Denn ich sah, dass Dereck Azael bereits an seiner Seite hatte. Für den Fall eines Falles würde er ihn benutzen, um Vincent anzugreifen.

"Eigentlich geht es wirklich um deine Kette", begann Vincent auf einmal, woraufhin ich die Ohren spitzte. Stöhnend fasste ich mir an den Kopf. Natürlich konnte es nur um das blöde Amulett gehen, was sollte ich von ihm auch erwarten?

"Ich hab sie nicht dabei, okay?", erwiderte ich und war kurz davor mich wieder aus dem Staub zu machen. Vielleicht hatten die Jungs ja recht und ich sollte das Gespräch sofort wieder beenden.
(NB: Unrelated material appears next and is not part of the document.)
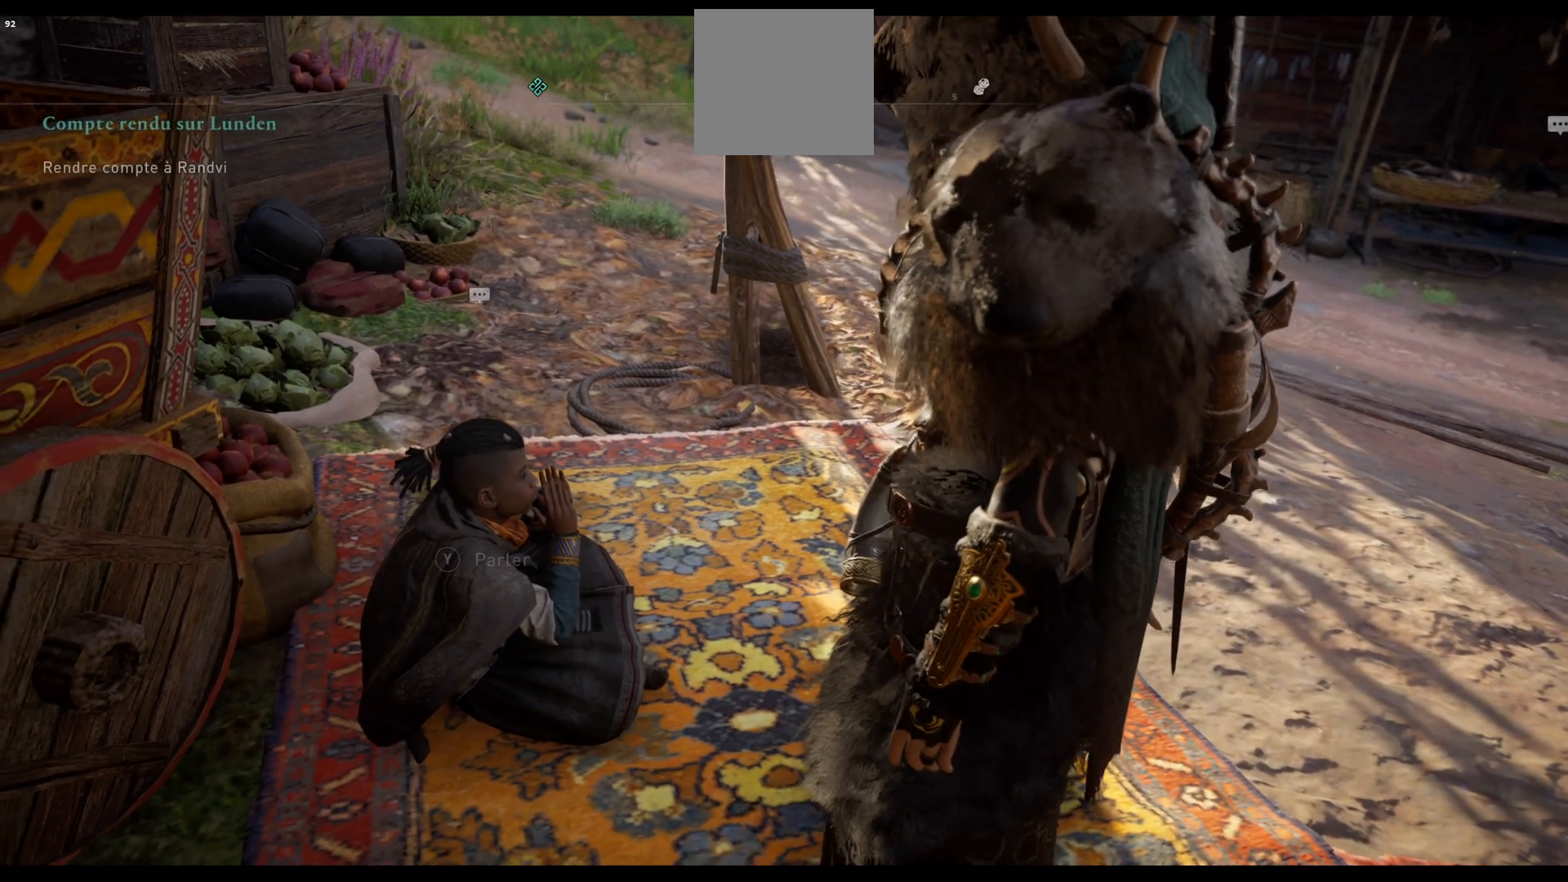
{"buttons": [], "left_stick": "center", "right_stick": "center", "events": [[300, "START", "down"], [433, "START", "up"]]}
Das Amulett lag sicher und geborgen in meiner Schublade zuhause. Ich vermisste Lucifer irgendwie, aber ich hatte nicht damit gerechnet, dass ich direkt bei Kris schlafen würde.

"Ich muss dir ja nicht nochmal sagen, dass ich sie dir wegnehmen wollte. Das hatte aber wirklich einen Grund." Er fuhr sich nachdenklich durch die Haare. Offenbar wusste er selbst nicht so recht, was er sagen sollte und vor allem, wie er es sagen sollte.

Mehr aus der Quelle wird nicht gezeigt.